Ele não parece nem um pouco convencido, e para provar isso se recusa a virar de costas e me deixar em paz. Fica lá, em pé, me encarando de um jeito estranho.

“Sai daí, Gardner. Alguém pode perceber que você não trabalha aqui.” Diz, sério.

“Mas eu trabalho aqui.” Repito, revirando os olhos, e faço o que posso para gesticular com as mãos cheias na direção do pequeno logo do centauro na minha camisa. “ ‘tá vendo? Eu tenho um uniforme e tudo.”

“Você não pode ser uma bartender.” Travis explica devagar, como se eu fosse uma criança muito pequena.

“E por que não, Stoll?” eu pergunto também devagar, em deboche. “Eu posso ser o que eu bem quiser.”

“Não, não é isso.” ele balança a cabeça. “É que você tem” faz uma careta perturbadora. “morais e” seu rosto se contorce de novo, provando que uma careta ainda pior era humanamente possível. “valores.”

“E o que diabos isso quer dizer?”

“Quer dizer que você não pode passar a noite em um bar servindo bêbados.”

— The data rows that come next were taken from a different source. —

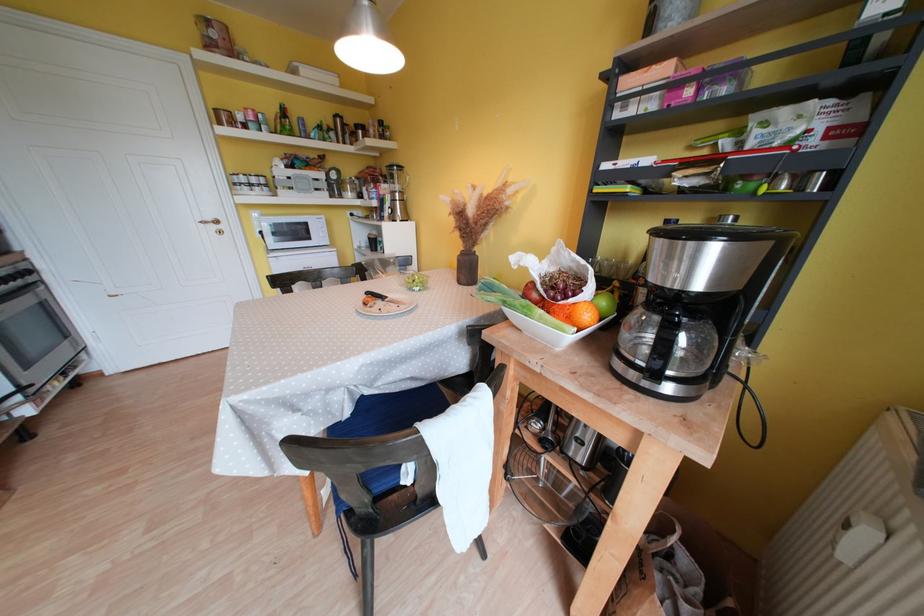
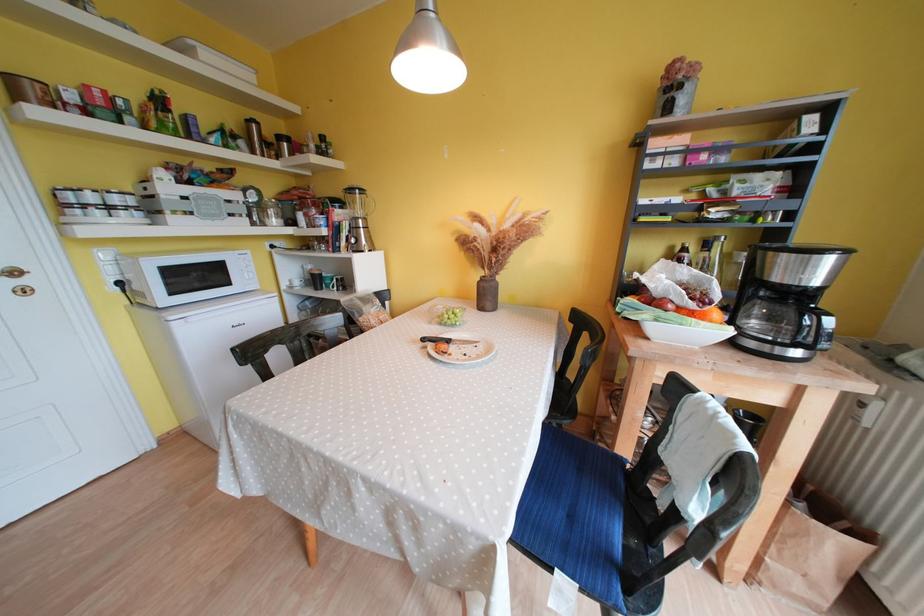
Question: The images are taken continuously from a first-person perspective. In which direction is your viewpoint rotating?

Choices:
 (A) Left
 (B) Right
 (C) Up
 (D) Down

Answer: (B)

“O que minhas morais e valores têm a ver com meu trabalho?!”

“Quando você é uma bartender?” Travis ri irônico. “Tudo. Gardner, bartenders com morais e valores não existem! Simples assim!”

Eu pisco meio em choque com tamanha idiotice.

“Isso é preconceituoso, Stoll.”

“Viu!” Ele exclama gesticulando com as mãos na minha direção. “Bartenders não falam esse tipo de coisa.”

“Isso é ainda mais preconceituoso!” Eu me exaspero. “Eu sou uma bartender, eu trabalho no Meio-Sangue, eu tenho morais e valores ou sei lá o quê. Você não pode argumentar com fatos.”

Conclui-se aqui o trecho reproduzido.